▸ Work item
From the entries below, copy every line that has the word "transit".

+--

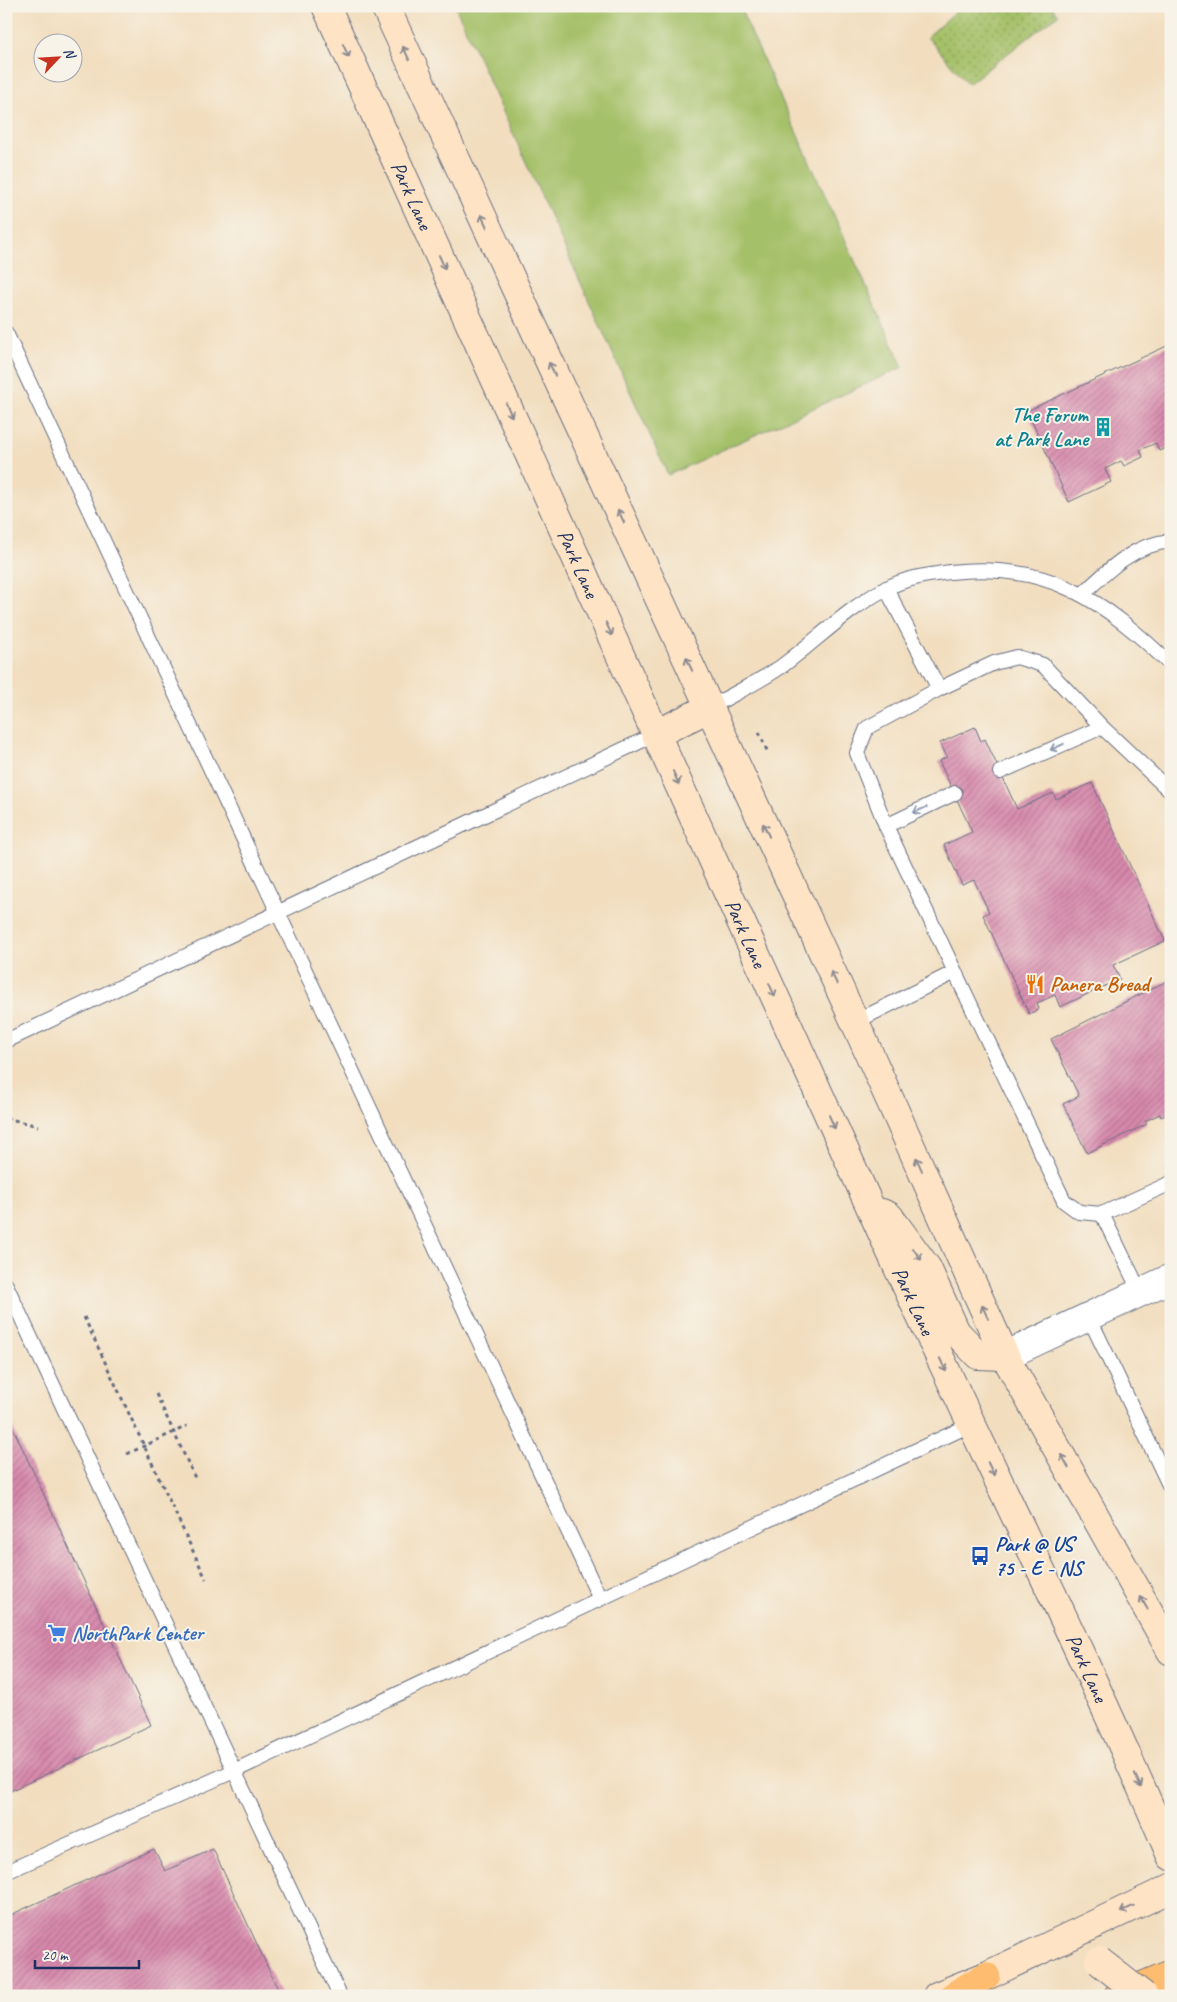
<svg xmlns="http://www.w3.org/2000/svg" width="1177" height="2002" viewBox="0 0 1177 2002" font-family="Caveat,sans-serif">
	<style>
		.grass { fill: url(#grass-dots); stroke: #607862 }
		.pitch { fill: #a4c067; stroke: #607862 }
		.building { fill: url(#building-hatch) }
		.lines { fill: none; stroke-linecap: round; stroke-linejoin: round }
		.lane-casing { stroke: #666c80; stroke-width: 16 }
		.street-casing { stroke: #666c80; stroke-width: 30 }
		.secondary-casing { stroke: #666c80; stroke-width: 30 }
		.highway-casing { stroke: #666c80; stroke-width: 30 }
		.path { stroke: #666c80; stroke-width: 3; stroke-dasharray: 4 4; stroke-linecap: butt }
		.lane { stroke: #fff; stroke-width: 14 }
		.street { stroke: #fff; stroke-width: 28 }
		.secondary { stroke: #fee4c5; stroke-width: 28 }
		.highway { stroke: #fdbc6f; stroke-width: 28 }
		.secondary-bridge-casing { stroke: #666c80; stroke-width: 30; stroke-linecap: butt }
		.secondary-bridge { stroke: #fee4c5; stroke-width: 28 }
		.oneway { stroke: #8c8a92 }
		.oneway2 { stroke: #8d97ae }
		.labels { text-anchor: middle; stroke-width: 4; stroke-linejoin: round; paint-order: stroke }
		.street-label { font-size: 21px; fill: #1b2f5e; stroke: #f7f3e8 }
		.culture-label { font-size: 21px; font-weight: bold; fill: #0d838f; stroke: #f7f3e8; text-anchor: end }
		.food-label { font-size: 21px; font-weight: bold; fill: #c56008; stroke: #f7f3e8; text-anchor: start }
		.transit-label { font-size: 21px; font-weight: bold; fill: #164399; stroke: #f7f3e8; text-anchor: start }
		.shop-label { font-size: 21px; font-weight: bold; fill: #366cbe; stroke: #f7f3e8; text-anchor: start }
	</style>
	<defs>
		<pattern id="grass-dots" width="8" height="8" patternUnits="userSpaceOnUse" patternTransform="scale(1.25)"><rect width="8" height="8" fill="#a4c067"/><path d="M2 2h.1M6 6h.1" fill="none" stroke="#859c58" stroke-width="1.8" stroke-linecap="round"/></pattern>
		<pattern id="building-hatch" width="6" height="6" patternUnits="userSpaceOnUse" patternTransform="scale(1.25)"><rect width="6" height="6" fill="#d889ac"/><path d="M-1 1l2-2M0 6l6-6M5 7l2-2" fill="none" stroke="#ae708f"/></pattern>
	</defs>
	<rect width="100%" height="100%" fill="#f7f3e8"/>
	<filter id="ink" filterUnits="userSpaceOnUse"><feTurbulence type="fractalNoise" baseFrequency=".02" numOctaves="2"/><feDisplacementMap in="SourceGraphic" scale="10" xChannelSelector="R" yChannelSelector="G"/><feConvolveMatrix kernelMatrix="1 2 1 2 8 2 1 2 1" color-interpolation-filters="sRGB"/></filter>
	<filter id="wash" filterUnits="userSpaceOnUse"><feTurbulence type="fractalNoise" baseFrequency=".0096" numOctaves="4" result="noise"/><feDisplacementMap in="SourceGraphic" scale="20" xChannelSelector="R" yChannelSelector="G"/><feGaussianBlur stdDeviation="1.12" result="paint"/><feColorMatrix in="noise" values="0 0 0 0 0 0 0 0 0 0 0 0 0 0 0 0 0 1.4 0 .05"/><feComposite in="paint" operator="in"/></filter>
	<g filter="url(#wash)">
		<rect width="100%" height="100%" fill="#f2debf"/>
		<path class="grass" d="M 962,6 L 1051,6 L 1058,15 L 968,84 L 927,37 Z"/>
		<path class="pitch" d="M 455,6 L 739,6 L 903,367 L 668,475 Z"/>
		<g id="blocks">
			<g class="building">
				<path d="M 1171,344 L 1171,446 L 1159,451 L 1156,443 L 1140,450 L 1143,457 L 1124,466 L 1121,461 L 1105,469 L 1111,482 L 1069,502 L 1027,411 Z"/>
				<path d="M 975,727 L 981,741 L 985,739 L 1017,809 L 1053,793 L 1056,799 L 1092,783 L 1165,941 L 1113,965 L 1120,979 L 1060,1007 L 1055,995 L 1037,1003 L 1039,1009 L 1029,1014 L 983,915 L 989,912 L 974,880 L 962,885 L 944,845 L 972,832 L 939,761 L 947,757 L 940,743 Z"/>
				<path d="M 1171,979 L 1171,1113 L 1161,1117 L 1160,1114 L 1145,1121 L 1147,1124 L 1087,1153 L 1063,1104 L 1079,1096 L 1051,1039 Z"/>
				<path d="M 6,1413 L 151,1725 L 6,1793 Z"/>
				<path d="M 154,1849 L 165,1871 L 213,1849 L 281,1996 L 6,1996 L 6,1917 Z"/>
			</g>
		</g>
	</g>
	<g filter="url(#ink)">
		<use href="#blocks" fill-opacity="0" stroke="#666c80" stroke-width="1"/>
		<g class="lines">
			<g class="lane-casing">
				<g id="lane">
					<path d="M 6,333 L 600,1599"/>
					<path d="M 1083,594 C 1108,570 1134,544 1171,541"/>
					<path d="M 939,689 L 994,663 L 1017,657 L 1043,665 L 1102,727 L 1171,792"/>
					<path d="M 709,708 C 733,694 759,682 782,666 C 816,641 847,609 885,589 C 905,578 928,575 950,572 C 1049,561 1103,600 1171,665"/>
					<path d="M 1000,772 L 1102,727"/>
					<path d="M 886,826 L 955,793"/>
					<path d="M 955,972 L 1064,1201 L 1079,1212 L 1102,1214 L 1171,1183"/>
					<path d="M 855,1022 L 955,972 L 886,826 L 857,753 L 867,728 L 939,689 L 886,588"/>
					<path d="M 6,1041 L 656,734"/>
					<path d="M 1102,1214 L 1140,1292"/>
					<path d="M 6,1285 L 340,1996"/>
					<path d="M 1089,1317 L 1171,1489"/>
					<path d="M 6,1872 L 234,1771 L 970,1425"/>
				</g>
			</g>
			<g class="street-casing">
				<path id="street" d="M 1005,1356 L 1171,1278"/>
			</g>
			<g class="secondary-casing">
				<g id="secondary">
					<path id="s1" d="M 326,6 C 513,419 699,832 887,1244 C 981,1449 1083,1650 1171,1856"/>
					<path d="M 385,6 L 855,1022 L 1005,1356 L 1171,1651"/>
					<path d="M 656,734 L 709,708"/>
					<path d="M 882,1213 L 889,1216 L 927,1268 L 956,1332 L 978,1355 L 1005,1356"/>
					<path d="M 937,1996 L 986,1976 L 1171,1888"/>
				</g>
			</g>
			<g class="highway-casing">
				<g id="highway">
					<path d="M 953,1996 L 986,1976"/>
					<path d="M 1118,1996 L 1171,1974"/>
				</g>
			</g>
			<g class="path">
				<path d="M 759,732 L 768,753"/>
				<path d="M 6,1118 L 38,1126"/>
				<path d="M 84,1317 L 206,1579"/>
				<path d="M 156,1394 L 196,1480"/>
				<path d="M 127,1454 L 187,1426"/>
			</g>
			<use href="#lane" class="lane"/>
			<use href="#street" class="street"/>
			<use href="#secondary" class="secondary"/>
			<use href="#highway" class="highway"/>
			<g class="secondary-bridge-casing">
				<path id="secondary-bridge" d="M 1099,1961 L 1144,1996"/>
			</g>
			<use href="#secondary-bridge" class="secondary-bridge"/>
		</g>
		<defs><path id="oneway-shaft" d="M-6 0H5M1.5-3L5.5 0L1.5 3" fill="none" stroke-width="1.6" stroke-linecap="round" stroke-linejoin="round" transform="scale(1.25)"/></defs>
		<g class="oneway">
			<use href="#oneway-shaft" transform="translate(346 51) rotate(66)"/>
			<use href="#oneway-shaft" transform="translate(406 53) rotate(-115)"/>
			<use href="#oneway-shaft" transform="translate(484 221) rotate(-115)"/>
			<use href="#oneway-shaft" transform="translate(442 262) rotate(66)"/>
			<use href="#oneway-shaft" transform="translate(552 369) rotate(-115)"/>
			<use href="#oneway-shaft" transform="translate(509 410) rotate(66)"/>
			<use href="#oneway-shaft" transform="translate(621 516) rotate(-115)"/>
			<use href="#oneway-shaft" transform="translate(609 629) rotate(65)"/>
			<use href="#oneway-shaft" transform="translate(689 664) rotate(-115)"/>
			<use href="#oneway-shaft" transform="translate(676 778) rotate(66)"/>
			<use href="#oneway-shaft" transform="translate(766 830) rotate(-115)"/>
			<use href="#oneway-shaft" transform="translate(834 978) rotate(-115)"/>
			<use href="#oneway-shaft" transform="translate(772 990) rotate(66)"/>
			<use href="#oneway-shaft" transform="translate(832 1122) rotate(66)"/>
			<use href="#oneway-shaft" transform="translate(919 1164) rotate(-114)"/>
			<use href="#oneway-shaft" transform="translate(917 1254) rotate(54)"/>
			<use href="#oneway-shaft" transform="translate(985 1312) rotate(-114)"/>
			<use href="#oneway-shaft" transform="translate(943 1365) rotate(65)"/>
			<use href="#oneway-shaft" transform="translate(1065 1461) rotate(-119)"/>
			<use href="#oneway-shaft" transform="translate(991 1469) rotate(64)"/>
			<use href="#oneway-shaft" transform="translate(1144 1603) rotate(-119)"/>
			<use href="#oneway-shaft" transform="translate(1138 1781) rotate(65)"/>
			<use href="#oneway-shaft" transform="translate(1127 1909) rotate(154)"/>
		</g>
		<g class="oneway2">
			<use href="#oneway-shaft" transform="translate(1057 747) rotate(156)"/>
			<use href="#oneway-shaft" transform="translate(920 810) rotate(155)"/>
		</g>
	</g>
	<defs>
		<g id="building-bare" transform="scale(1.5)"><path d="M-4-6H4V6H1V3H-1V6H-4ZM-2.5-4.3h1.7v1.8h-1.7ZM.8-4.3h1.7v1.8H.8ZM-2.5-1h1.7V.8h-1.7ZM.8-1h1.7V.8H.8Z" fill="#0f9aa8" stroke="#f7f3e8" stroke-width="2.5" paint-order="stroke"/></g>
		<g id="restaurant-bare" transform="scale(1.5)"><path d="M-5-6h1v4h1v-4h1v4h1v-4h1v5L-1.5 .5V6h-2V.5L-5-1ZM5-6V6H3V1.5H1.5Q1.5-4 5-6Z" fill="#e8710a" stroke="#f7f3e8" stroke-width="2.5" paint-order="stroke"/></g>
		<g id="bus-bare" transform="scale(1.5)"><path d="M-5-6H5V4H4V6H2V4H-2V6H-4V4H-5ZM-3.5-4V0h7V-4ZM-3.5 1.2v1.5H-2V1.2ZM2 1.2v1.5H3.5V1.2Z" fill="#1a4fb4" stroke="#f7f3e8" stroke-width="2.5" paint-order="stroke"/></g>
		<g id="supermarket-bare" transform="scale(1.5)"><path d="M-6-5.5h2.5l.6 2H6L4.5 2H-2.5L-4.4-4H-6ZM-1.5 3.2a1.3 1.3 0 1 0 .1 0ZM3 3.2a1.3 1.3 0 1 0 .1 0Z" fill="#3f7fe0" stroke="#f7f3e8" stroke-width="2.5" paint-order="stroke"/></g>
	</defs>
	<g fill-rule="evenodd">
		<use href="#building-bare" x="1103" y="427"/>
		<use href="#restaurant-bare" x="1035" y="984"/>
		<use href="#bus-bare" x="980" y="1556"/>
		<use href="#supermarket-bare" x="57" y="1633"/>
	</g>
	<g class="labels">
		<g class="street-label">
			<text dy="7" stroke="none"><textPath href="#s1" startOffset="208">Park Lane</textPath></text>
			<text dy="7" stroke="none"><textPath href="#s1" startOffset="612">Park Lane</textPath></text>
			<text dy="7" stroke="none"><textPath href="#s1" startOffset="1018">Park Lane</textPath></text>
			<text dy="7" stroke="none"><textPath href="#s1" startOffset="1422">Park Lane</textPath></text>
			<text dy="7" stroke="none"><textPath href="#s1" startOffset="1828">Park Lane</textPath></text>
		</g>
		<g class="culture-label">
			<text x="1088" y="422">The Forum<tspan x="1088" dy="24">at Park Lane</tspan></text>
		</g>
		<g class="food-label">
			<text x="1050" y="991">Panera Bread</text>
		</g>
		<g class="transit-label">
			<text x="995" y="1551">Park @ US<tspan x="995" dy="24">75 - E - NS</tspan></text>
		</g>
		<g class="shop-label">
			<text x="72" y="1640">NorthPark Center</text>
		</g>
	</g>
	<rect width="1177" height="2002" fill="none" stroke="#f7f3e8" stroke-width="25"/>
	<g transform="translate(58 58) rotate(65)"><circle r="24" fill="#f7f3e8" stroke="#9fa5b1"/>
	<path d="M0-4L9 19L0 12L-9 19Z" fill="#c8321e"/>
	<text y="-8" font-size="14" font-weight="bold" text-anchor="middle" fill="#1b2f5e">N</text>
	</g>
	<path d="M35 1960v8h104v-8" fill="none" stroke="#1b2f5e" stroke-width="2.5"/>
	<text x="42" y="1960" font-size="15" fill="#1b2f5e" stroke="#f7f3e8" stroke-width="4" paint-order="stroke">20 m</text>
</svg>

+--

▸ Your solution
		.transit-label { font-size: 21px; font-weight: bold; fill: #164399; stroke: #f7f3e8; text-anchor: start }
		<g class="transit-label">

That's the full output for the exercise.